A city NGO working with women and children for almost five decades will provide underprivileged children in the city with phones to prevent them from giving up studies because of circumstances triggered by the pandemic.

Their parents, mostly helps, rickshaw-pullers, and idol-makers, have to sign a contract that the phones, along with SIM cards and data plans, will be used only for online classes and to submit assignments and not for any other purpose.

If the students miss two online classes, the NGO, Calcutta Social Project, will have the right to take back the phones. If the data pack is exhausted before the usual time, parents will have to recharge, a member of the NGO said.

The idea behind the contract is to create a sense of responsibility and accountability among parents and children, the member said. Also, this will prevent any adult in the house from taking the phone from the child and using it.

The NGO, though, understands it is natural for children to browse various sites if they have a phone and it is not possible for teachers to monitor the usage.

“In fact, if they browse sites, it will familiarise them with the digital world… it will be a further learning for them,” Arjun Dutta, president of Calcutta Social Project, said.

The NGO has been providing underprivileged children with worksheets for the past four months. Parents take the sheets and return them to the centres while collecting food and ration.

“Street and slum children do not have access to smartphones/ computers/tablets… they have become completely cut off from academics.

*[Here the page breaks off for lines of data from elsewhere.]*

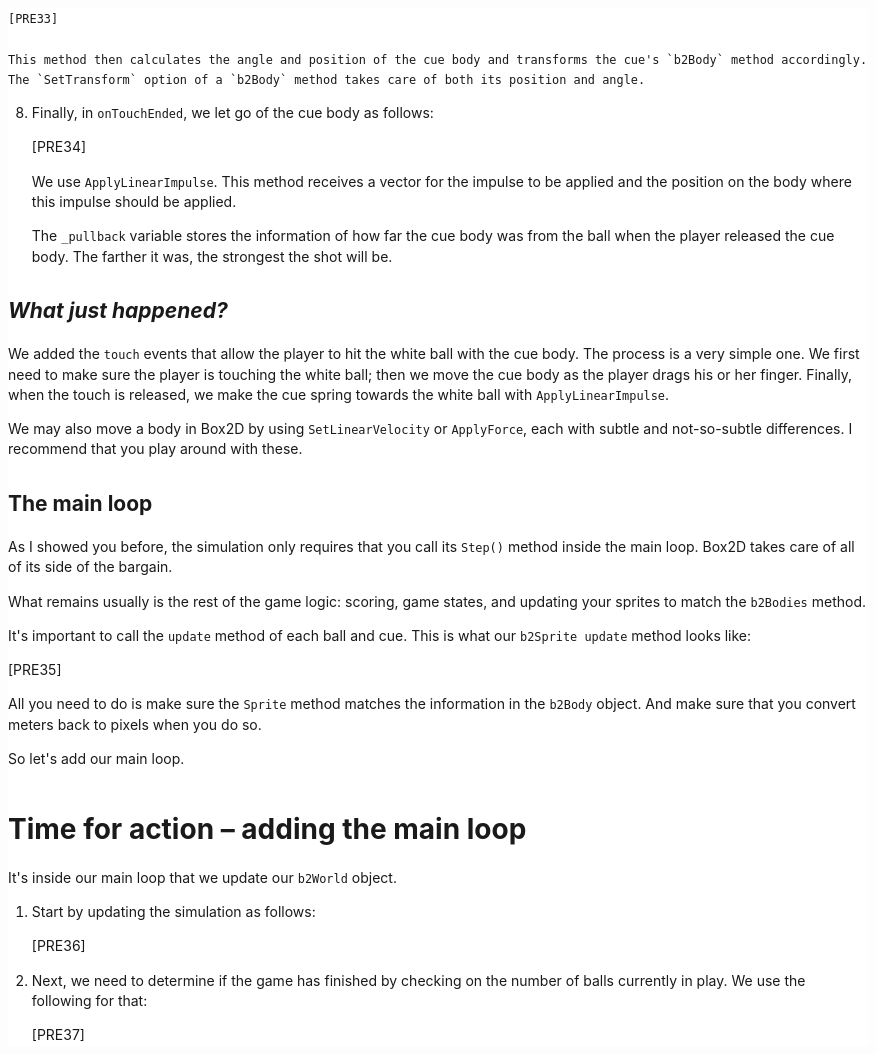     [PRE33]

    This method then calculates the angle and position of the cue body and transforms the cue's `b2Body` method accordingly. The `SetTransform` option of a `b2Body` method takes care of both its position and angle.

8.  Finally, in `onTouchEnded`, we let go of the cue body as follows:

    [PRE34]

    We use `ApplyLinearImpulse`. This method receives a vector for the impulse to be applied and the position on the body where this impulse should be applied.

    The `_pullback` variable stores the information of how far the cue body was from the ball when the player released the cue body. The farther it was, the strongest the shot will be.

## *What just happened?*

We added the `touch` events that allow the player to hit the white ball with the cue body. The process is a very simple one. We first need to make sure the player is touching the white ball; then we move the cue body as the player drags his or her finger. Finally, when the touch is released, we make the cue spring towards the white ball with `ApplyLinearImpulse`.

We may also move a body in Box2D by using `SetLinearVelocity` or `ApplyForce`, each with subtle and not-so-subtle differences. I recommend that you play around with these.

## The main loop

As I showed you before, the simulation only requires that you call its `Step()` method inside the main loop. Box2D takes care of all of its side of the bargain.

What remains usually is the rest of the game logic: scoring, game states, and updating your sprites to match the `b2Bodies` method.

It's important to call the `update` method of each ball and cue. This is what our `b2Sprite update` method looks like:

[PRE35]

All you need to do is make sure the `Sprite` method matches the information in the `b2Body` object. And make sure that you convert meters back to pixels when you do so.

So let's add our main loop.

# Time for action – adding the main loop

It's inside our main loop that we update our `b2World` object.

1.  Start by updating the simulation as follows:

    [PRE36]

2.  Next, we need to determine if the game has finished by checking on the number of balls currently in play. We use the following for that:

    [PRE37]
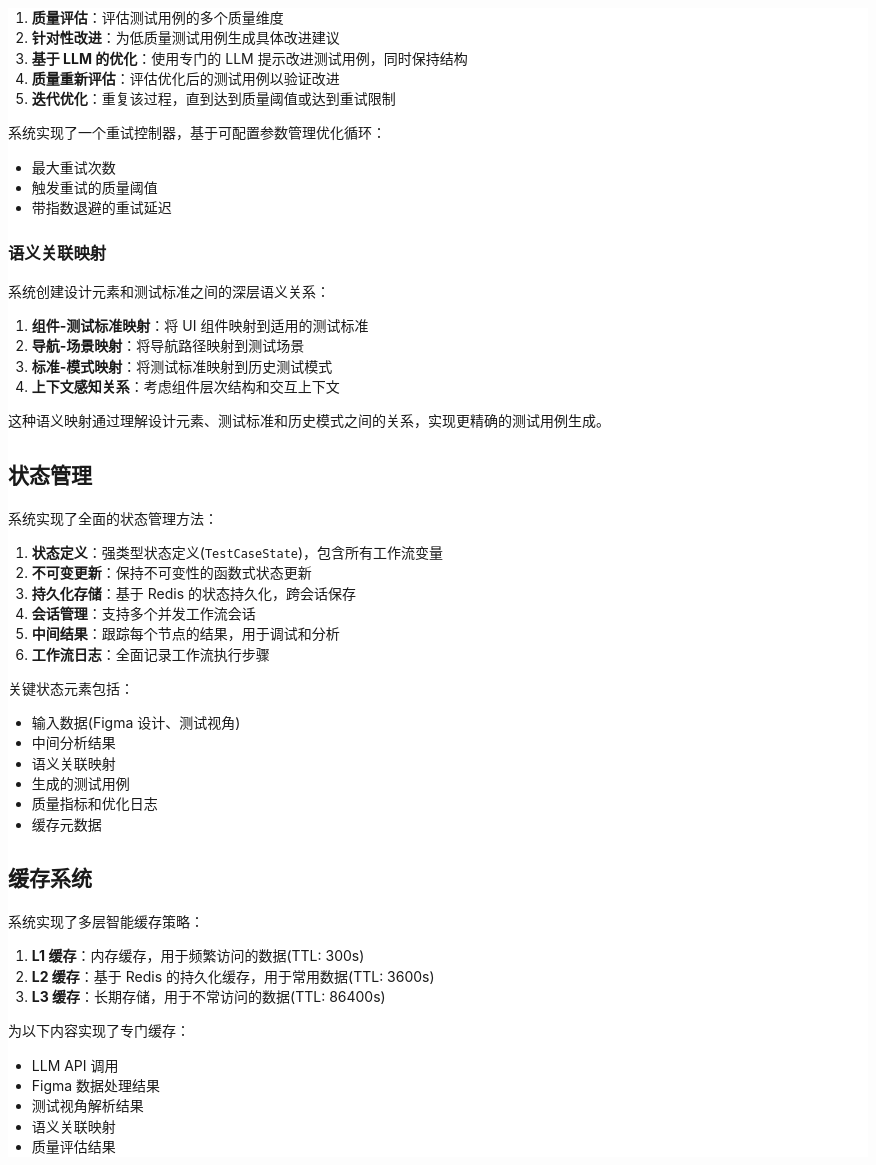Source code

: 1. **质量评估**：评估测试用例的多个质量维度
2. **针对性改进**：为低质量测试用例生成具体改进建议
3. **基于 LLM 的优化**：使用专门的 LLM 提示改进测试用例，同时保持结构
4. **质量重新评估**：评估优化后的测试用例以验证改进
5. **迭代优化**：重复该过程，直到达到质量阈值或达到重试限制

系统实现了一个重试控制器，基于可配置参数管理优化循环：

- 最大重试次数
- 触发重试的质量阈值
- 带指数退避的重试延迟

### 语义关联映射

系统创建设计元素和测试标准之间的深层语义关系：

1. **组件-测试标准映射**：将 UI 组件映射到适用的测试标准
2. **导航-场景映射**：将导航路径映射到测试场景
3. **标准-模式映射**：将测试标准映射到历史测试模式
4. **上下文感知关系**：考虑组件层次结构和交互上下文

这种语义映射通过理解设计元素、测试标准和历史模式之间的关系，实现更精确的测试用例生成。

## 状态管理

系统实现了全面的状态管理方法：

1. **状态定义**：强类型状态定义(`TestCaseState`)，包含所有工作流变量
2. **不可变更新**：保持不可变性的函数式状态更新
3. **持久化存储**：基于 Redis 的状态持久化，跨会话保存
4. **会话管理**：支持多个并发工作流会话
5. **中间结果**：跟踪每个节点的结果，用于调试和分析
6. **工作流日志**：全面记录工作流执行步骤

关键状态元素包括：

- 输入数据(Figma 设计、测试视角)
- 中间分析结果
- 语义关联映射
- 生成的测试用例
- 质量指标和优化日志
- 缓存元数据

## 缓存系统

系统实现了多层智能缓存策略：

1. **L1 缓存**：内存缓存，用于频繁访问的数据(TTL: 300s)
2. **L2 缓存**：基于 Redis 的持久化缓存，用于常用数据(TTL: 3600s)
3. **L3 缓存**：长期存储，用于不常访问的数据(TTL: 86400s)

为以下内容实现了专门缓存：

- LLM API 调用
- Figma 数据处理结果
- 测试视角解析结果
- 语义关联映射
- 质量评估结果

We have been trying to bring such children out of marginalisation by educating them, but Covid seems to have pushed them back into darkness,” Dutta said.

“We are reaching out to children and parents who are committed to studying and making them sign a contract so that they value and recognise what is being given to them.”

The phones will be handed out from next Monday. Initially, the programme will cover 60 children of Classes I-V. Some parents will let two other kids to attend classes, along with their children, a member said.

“When parents visit the centre for food, they submit and collect the worksheets from us. For some parents food is an incentive to visit the centre,” Mohuna Dutt, the head of the NGO’s open shelters and child development programme, said.

“There are some parents and some children who want the worksheets so that they can study… they can’t be left behind because their parents cannot afford phones.”

But money is an issue during the pandemic. Many organisations or donors have been tight with resources with no end in sight.

“Food involves instant gratification and more people are forthcoming. But for education, arranging finances is a difficult proposition because people don’t know whether they will get results,” Dutt said.

“But we have some long-time donors who are worried about the academic progress of these children… they have raised funds for us.”